+++ 本文抜粋

渦中のときは大変だったけど、後に振り返ると「あの仕事やっておいて、本当によかったー」と思うことがあります。

そんなことを最近つくづく感じているのが、雑誌『小学六年生』編集部時代に立ち上げた実録漫画『夢への扉』です。


当時大人気の「エンタの神様」に登場する芸人さんがブレイクするまでの軌跡を漫画化することから始まり、約2年間、総勢20名以上を毎月、漫画にしていました。

陣内智則さん(芸人)
水田わさびさん(声優。ドラえもん役)
雷句誠さん(漫画家。『金色のガッシュ!!』)
井原慶子さん(レーサー)
北村晴男さん(弁護士)
岩合光昭さん(動物写真家)
亀田興毅さん(プロボクサー)
高木康政さん(パティシエ)
上原浩治さん(プロ野球選手)
サンボマスター(ミュージシャン)
ジョン・ラセターさん(ピクサーのアニメ監督)
宮川雅美さん(国境なき医師団)
市川染五郎さん(歌舞伎役者。現・松本幸四郎さん)
鈴木おさむさん(放送作家)
小林郁子さん(パイロット)
春風亭昇太さん(落語家)
かづきれいこさん(フェイシャルセラピスト)
岡野雅行さん(経営者)
などなど、多岐にわたる、そうそうたる面々です。


月刊誌で、毎月、異なるジャンルの人を取り上げて漫画にする、
というのは、編集者として、かなりハードなことでした。
(もちろん、一番大変だったのは、作者の鈴木小波さんでしたが)

++++++
+++ 提供資料

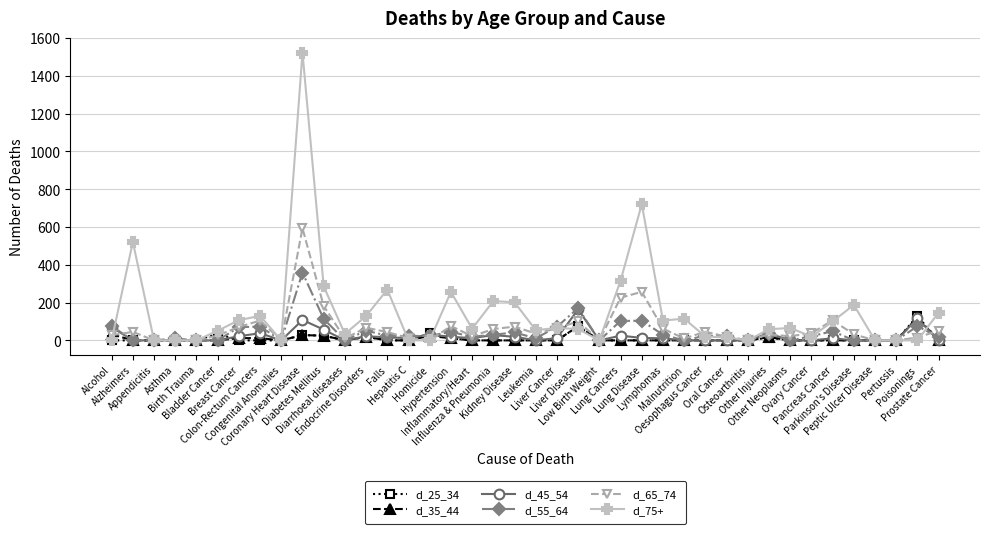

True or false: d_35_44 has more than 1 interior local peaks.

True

++++++
+++ 提供資料

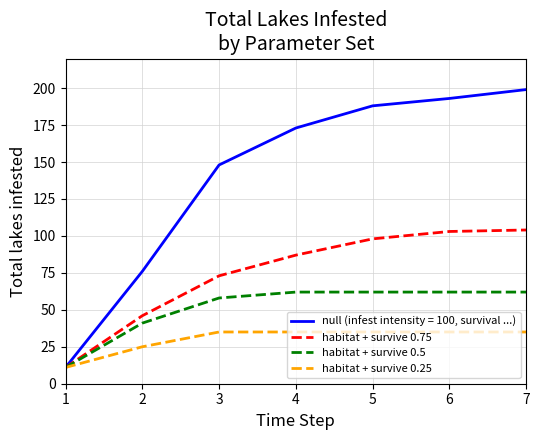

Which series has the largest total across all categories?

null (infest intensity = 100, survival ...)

++++++

== 課題の指示 ==
実録漫画『夢への扉』の制作を振り返る文章の続きを、最後の文のあとから書いてもらえますか?

== 解答 ==
職業ジャンルの偏りがないよう、誰を取り上げるか考え、面白い漫画になりそうか調べ、
漫画化を提案し、断られ、
また考えて調べて、提案して、
OKをもらえたら、入念に下調べをして、取材に挑み、
プロットを作り上げて、取材相手に確認してもらい、
修正希望を踏まえて練り上げ、
漫画家さんから届いたネームを先方に確認してもらい、
大きな直しになりそうなときは話し合いを重ね…

なんてことを毎月毎月、繰り返していたのでした。


漫画家さんに併走しながら作り上げていくフィクション漫画も、
過去の偉人を漫画にする人物伝も、もちろん大変な仕事ですが、
今まさに現在進行形で活躍している人の人生を、15ページ程度の漫画に凝縮していく、というのは、かなり骨の折れる仕事でした。

漫画は、ページを増やすことより、減らすことのほうが圧倒的に大変な上、
純粋な漫画制作以外にも、クリアしないとならない要素、気を使わねばならない点が大量にあるからです。

(繰り返しになりますが、当然ながら一番大変だったのは漫画家の鈴木小波さんです)


でも、約2年にも渡り、続けておけて本当によかった。

特にこの先、
漫画制作における編集者の役割は、「漫画家さんに併走する」だけにはとどまらないものになると思うからです。

多方面の方々の要望を聞きながら、
実益と、関係者の利害関係を調整しつつ、
制作チームを統括して、最大限に面白い漫画を作り上げていく、
そうした能力が必要になっていくはずです。

(メディアミックス的な漫画で必要とされる能力ともまた別のものになってくると思います)


そんなことを考えながら取り組む ”今の仕事”も、いずれまた
後に振り返ったとき、「あの仕事やっておいて、本当によかったー」と思うのかもしれません。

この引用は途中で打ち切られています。